For those who don’t know, law schools had their bubble burst during the Great Recession and it showed that at some economic breaking point the high expense of education can’t be rationalized and a collapse occurs. Universities shouldn’t think they are immune from that.
The T14 law schools will still command lots of applications from top students, and its likely those grads, or most of those grads, will fare just fine. The lower level law schools have not seen the same result, as the field of law has changed dramatically and many grads cannot find jobs or get hourly jobs with no benefits. Sad.
I agree with jym, @spayurpets . The topmost schools may plateau or even shrink a tiny bit but your analogy about the law school bubble comparison isn’t appropriate IMHO.
I might be wrong, but don’t people have to pay a fee to apply to more schools? Assuming it’s about $30 per school, a kid who applies to 20 schools is spending $600 on college application fees. That cost seems like it would prevent the majority of students from applying to more than 10ish. And the richer kids have always applied to top tier universities in droves. Because of this, application numbers might level out… I suppose that the influx in international students will continue to drive it up though.
If an admit rate “improves” from 6% to 8%, is that meaningfully any different?
The low admit rates are somewhat artificial-fueled by schools that are soliciting applications from applicants they know they won’t admit.

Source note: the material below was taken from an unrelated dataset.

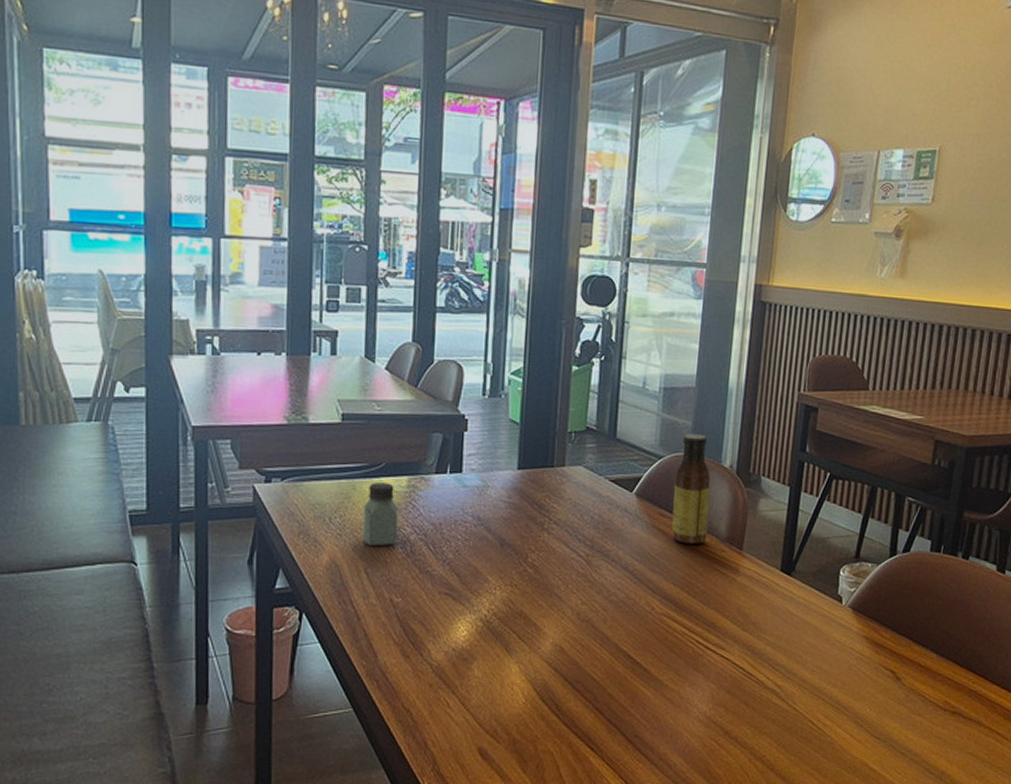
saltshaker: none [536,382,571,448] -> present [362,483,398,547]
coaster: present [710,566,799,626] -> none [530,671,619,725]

A few schools don’t do that (like Harvard and MIT) but most do. And they do that so their admit rate looks very low.
@T26E4 I’m not sanguine about the college admissions growth over time, as the gap between tuition growth and post graduate job prospects widens. There are barriers to entry that make the elite colleges fairly well protected from competition but at some point I believe in market forces. The colleges dilute their own brand with Yale NUS and NYU Dubai at the same time US college age population shrinks. The international students will wise up and stop flooding us colleges with apps. Some school will crack and do something radially different with admissions which will cause HYPSM to act. Who knows what that is, but you can’t stop it. This will catch up with you just as it did for law schools.
As for the law schools, don’t you think the top schools are worried about the decline in average quality of the students they are accepting, their lower enrollments and applications? Even NYU Duke and Michigan are feeling the effects of the bubble burst and Yale and Harvard can’t sit still, thinking hat they are above it all. That said, I don’t think a bubble burst is a bad thing; it’s a natural occurrence that the colleges are just pushing off into the future.